• Task goal: Before copying, set the pictures aside; then repeat every line below verbatim.

• Data provided:

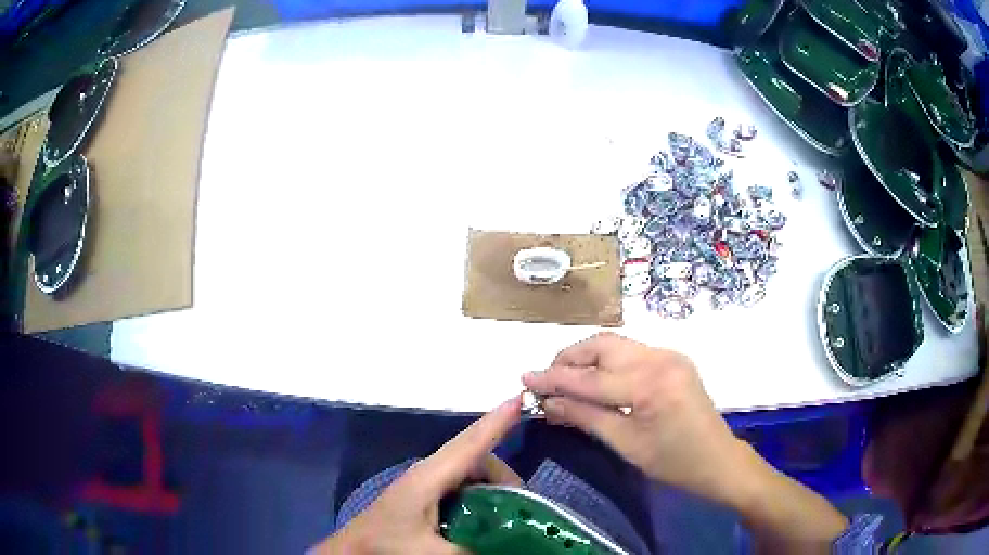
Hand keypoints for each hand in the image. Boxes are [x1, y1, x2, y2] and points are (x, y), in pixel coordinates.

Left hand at [312, 396, 522, 553]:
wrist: (353, 550)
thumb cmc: (386, 545)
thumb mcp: (431, 552)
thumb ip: (472, 548)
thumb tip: (509, 544)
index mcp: (429, 477)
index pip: (469, 444)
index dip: (496, 422)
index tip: (520, 400)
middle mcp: (428, 472)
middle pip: (476, 458)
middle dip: (504, 476)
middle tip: (523, 507)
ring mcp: (425, 482)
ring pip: (469, 472)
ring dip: (493, 487)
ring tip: (507, 516)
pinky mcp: (423, 494)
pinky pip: (461, 485)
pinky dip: (479, 495)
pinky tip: (484, 518)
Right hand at [524, 333, 847, 551]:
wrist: (720, 461)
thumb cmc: (674, 463)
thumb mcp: (626, 445)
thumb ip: (585, 418)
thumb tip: (547, 404)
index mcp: (650, 383)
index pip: (589, 378)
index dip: (553, 379)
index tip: (524, 379)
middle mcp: (660, 357)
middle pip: (603, 345)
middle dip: (570, 359)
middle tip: (546, 380)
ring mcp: (670, 355)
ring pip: (616, 345)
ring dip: (588, 358)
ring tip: (566, 380)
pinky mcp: (674, 360)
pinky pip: (631, 353)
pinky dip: (607, 363)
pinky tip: (596, 380)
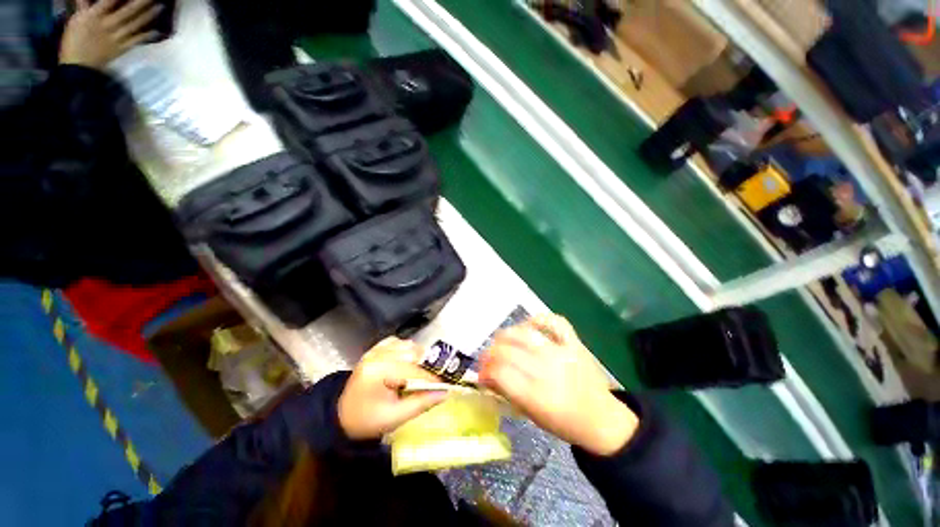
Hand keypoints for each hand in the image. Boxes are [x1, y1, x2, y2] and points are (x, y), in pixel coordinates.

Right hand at [60, 0, 163, 68]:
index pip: (110, 0)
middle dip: (141, 2)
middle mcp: (107, 25)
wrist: (77, 67)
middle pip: (127, 11)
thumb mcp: (76, 20)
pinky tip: (157, 31)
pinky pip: (136, 41)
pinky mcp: (121, 49)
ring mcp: (116, 38)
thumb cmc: (73, 41)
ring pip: (135, 24)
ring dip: (148, 15)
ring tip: (160, 6)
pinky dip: (147, 36)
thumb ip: (84, 6)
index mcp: (93, 15)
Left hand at [338, 337, 445, 440]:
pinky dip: (408, 350)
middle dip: (427, 365)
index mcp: (378, 372)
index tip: (447, 383)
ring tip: (424, 372)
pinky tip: (409, 362)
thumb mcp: (395, 418)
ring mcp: (375, 350)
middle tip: (438, 378)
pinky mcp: (375, 349)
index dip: (432, 377)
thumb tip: (445, 392)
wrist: (341, 417)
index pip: (413, 370)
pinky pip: (398, 342)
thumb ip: (421, 403)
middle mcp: (377, 355)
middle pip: (412, 352)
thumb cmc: (367, 421)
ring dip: (419, 357)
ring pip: (407, 345)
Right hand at [480, 314, 638, 455]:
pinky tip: (528, 327)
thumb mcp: (531, 416)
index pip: (500, 373)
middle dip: (490, 354)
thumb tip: (486, 375)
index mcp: (538, 396)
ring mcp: (562, 352)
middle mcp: (548, 370)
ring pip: (523, 333)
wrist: (602, 419)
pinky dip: (537, 319)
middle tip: (487, 359)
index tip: (481, 374)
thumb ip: (507, 392)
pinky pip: (553, 320)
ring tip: (501, 342)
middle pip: (507, 351)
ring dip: (505, 336)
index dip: (485, 371)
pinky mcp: (574, 342)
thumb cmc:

• Exercise solution:
Hand keypoints for each hand in the image. Boxes are [x1, y1, x2, y2] and points are (x, y), in pixel coordinates.

Left hand at [312, 396, 522, 553]:
wrist: (353, 550)
thumb cmc: (386, 545)
thumb mcp: (431, 552)
thumb ip: (472, 548)
thumb tip: (509, 544)
index mcp: (429, 477)
index pip: (469, 444)
index dip: (496, 422)
index tip: (520, 400)
middle mcp: (428, 472)
middle pip: (476, 458)
middle dip: (504, 476)
middle tip: (523, 507)
ring mcp: (425, 482)
ring pip: (469, 472)
ring dip: (493, 487)
ring tip: (507, 516)
pinky mcp: (423, 494)
pinky pip: (461, 485)
pinky dip: (479, 495)
pinky tip: (484, 518)
Right hand at [524, 333, 847, 551]:
wrist: (720, 461)
thumb cmc: (674, 463)
thumb mcp: (626, 445)
thumb ip: (585, 418)
thumb tip: (547, 404)
index mcp: (650, 383)
index pip: (589, 378)
index dip: (553, 379)
index tip: (524, 379)
middle mcp: (660, 357)
middle pip: (603, 345)
middle dip: (570, 359)
middle tip: (546, 380)
ring mcp: (670, 355)
ring pip: (616, 345)
ring dip: (588, 358)
ring tip: (566, 380)
pinky mcp: (674, 360)
pinky pip: (631, 353)
pinky dip: (607, 363)
pinky tip: (596, 380)
Hand keypoints for each hand in the image. Boxes are [x1, y1, x2, y2] and points are (x, y), in pixel coordinates.

Right hand at [60, 0, 163, 68]:
index pip: (110, 0)
middle dip: (141, 2)
middle mcp: (107, 25)
wrist: (77, 67)
middle pip: (127, 11)
thumb mcp: (76, 20)
pinky tip: (157, 31)
pinky pip: (136, 41)
pinky mcp: (121, 49)
ring mcp: (116, 38)
thumb cmc: (73, 41)
ring pip: (135, 24)
ring dip: (148, 15)
ring tip: (160, 6)
pinky dip: (147, 36)
thumb ip: (84, 6)
index mcp: (93, 15)
Left hand at [338, 337, 445, 440]:
pinky dip: (408, 350)
middle dip: (427, 365)
index mcp: (378, 372)
index tip: (447, 383)
ring tip: (424, 372)
pinky tip: (409, 362)
thumb mcp: (395, 418)
ring mcp: (375, 350)
middle tip: (438, 378)
pinky mcp: (375, 349)
index dip: (432, 377)
thumb tip: (445, 392)
wrist: (341, 417)
index pip: (413, 370)
pinky pip: (398, 342)
thumb ip: (421, 403)
middle mcp: (377, 355)
middle pip: (412, 352)
thumb cmc: (367, 421)
ring dip: (419, 357)
ring pip: (407, 345)
Right hand at [480, 314, 638, 455]:
pinky tip: (528, 327)
thumb mcp: (531, 416)
index pip: (500, 373)
middle dip: (490, 354)
thumb tip: (486, 375)
index mcp: (538, 396)
ring mcp: (562, 352)
middle mcp: (548, 370)
ring pip: (523, 333)
wrist: (602, 419)
pinky dip: (537, 319)
middle tip: (487, 359)
index tip: (481, 374)
thumb ip: (507, 392)
pinky pip: (553, 320)
ring tip: (501, 342)
middle pip: (507, 351)
ring dip: (505, 336)
index dip: (485, 371)
pinky mcp: (574, 342)
thumb cmc:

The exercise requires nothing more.